Additionally, PW1 could not have expected the accused/appellant to get permission of the Minister to return by proxy considering our level of development.  If the appellant just sneaked in this country secretly in non official entry and without a valid traveling document, this would have been a big immigration issue as to what his intentions were in Uganda.  PW1 testified that he accessed entry through Katuna Entry Point and he was given a three months’ visa.  Katuna Entry Point is an official Entry Point.  He was arrested on his alleged illegal return, there was no resistance, he endured the suffering when the charge sheet was defective.


It is amazing that the trial court found his return illegal when in the first place his deportation was not justified at all in light of the interim order issued by the superior court to the trial magistrate’s court.  It is worth noting that the accused/appellant was arrested in July 2007 and he was in detention until September 2007 when he was accompanied by PW1 to Yaounde.  The interim order was issued in June 2007 and the interim order, much as it was signed in May 2007, the first attempt to deport him was in July 2007 and in fact it could not be effected because the officers at the airport learned of the interim order.  So the persistent deportation was in actual contempt of court and there is no way the trial Magistrate could have overlooked the hearing down of the integrity respect independence of courts of law.  The issue of the deportation order overtaking the interim court order could not arise.  This was a lawful and legal order which ought to have been adhered to by everyone concerned in the matter until it was varied.  This is the only way the rule of law can be upheld.

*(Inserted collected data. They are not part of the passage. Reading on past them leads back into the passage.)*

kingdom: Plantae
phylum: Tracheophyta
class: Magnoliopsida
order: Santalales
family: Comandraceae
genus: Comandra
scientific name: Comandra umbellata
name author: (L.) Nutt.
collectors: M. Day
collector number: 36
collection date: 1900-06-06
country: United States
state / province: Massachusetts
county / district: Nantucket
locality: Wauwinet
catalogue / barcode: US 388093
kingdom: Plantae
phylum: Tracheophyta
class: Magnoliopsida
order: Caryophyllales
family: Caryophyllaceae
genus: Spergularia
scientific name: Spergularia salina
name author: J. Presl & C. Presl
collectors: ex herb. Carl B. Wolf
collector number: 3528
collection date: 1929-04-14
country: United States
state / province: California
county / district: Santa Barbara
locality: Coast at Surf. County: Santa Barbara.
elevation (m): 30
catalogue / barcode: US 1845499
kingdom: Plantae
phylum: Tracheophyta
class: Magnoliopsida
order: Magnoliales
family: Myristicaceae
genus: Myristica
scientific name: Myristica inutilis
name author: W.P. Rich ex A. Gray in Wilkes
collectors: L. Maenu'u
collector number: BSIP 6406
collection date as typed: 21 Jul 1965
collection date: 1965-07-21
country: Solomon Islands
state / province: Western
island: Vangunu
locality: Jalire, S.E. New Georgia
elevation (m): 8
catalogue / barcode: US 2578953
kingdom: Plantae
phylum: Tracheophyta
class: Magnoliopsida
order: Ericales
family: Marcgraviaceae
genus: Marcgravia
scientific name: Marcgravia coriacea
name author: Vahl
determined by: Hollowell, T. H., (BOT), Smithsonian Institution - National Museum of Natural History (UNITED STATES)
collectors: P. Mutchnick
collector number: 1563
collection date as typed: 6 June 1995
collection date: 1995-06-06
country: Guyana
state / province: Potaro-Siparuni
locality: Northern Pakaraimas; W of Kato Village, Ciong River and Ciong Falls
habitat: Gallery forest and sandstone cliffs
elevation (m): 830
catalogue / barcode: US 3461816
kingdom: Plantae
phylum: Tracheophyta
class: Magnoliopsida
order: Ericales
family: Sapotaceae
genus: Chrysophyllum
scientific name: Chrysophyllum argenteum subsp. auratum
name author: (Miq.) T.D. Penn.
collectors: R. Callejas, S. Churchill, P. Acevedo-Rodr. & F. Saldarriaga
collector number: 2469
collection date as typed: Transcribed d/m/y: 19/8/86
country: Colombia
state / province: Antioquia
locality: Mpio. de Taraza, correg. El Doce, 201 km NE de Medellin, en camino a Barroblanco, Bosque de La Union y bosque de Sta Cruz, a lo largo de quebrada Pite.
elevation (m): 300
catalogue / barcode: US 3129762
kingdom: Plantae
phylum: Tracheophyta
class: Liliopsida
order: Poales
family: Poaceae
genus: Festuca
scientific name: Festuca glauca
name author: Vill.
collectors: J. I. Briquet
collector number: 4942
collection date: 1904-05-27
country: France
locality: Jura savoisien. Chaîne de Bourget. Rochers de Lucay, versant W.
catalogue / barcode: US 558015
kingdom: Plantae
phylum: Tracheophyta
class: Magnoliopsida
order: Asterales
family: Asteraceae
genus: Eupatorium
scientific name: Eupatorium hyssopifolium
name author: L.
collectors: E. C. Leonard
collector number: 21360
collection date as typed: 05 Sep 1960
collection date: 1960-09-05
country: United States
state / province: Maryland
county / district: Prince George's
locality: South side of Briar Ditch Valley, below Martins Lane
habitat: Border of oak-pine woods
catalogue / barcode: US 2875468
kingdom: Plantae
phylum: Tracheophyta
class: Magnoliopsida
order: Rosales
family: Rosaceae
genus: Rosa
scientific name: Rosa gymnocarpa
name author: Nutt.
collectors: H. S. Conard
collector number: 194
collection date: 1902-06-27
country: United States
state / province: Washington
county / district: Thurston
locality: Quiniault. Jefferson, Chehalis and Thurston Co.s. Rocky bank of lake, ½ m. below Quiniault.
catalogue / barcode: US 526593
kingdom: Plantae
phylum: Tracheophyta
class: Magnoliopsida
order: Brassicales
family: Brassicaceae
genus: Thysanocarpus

From the evidence on record it is also clear as summarised above that the trial Magistrate failed miserably to evaluate the evidence on record, as a result, he came to wrong decisions and conclusions.  The prosecution failed to prove the third ingredient beyond reasonable doubt.  There was no request put to the Minister and he refused.  The court was speculating absence of permission that is why there was an application before court.  The passport which PW1 photocopied never showed that he had been deported and therefore was a prohibited immigrant as per S. 52 (c) of the Uganda Citizenship and Immigration Control Act.  The deportation order perse in my view was not conclusive evidence that he is prohibited.


The learned State Attorney submitted on ground four that the appellate court will only interfere with the discretion of sentencing by a Magistrate if the sentence is illegal or if the sentence imposed is manifestly excessive to amount to an injustice see Kyalimpa Edward Vs. Uganda SCCA N0.10/95.


From what I have observed from the record as stated it is apparent to me that the sentence was manifestly excessive.  I have already given the reasons above.  If the players (PW1) not manifestly biased and concealed the truth by not disclosing to the Minister that, there was an interim order from the high court staying the deportation.  PW1 closed the appellant’s opportunity to explain his position in July 2007 to the Minister of Internal Affairs among others.

Utmost the trial Magistrate should have sentenced him to pay a fine since the law provides for it and it would have been appropriate in the circumstances if the charge sheet was proper.  As I said earlier the charge sheet was defective.  From the above foregoing, the appellant succeeds on all four grounds.  It is unfortunate that the appellant was subjected to abuse of his human rights unjustifiably after having been denied all avenues to be given a right hearing before the Minister.


Accordingly, this court finds it appropriate to set aside the lower court judgment and quash the sentence imposed of two years’ imprisonment.  He is acquitted and set free.  The accused/appellant applies for bail pending appeal which was granted by this court.  It is ordered that the security money deposited with government be refunded to him accordingly.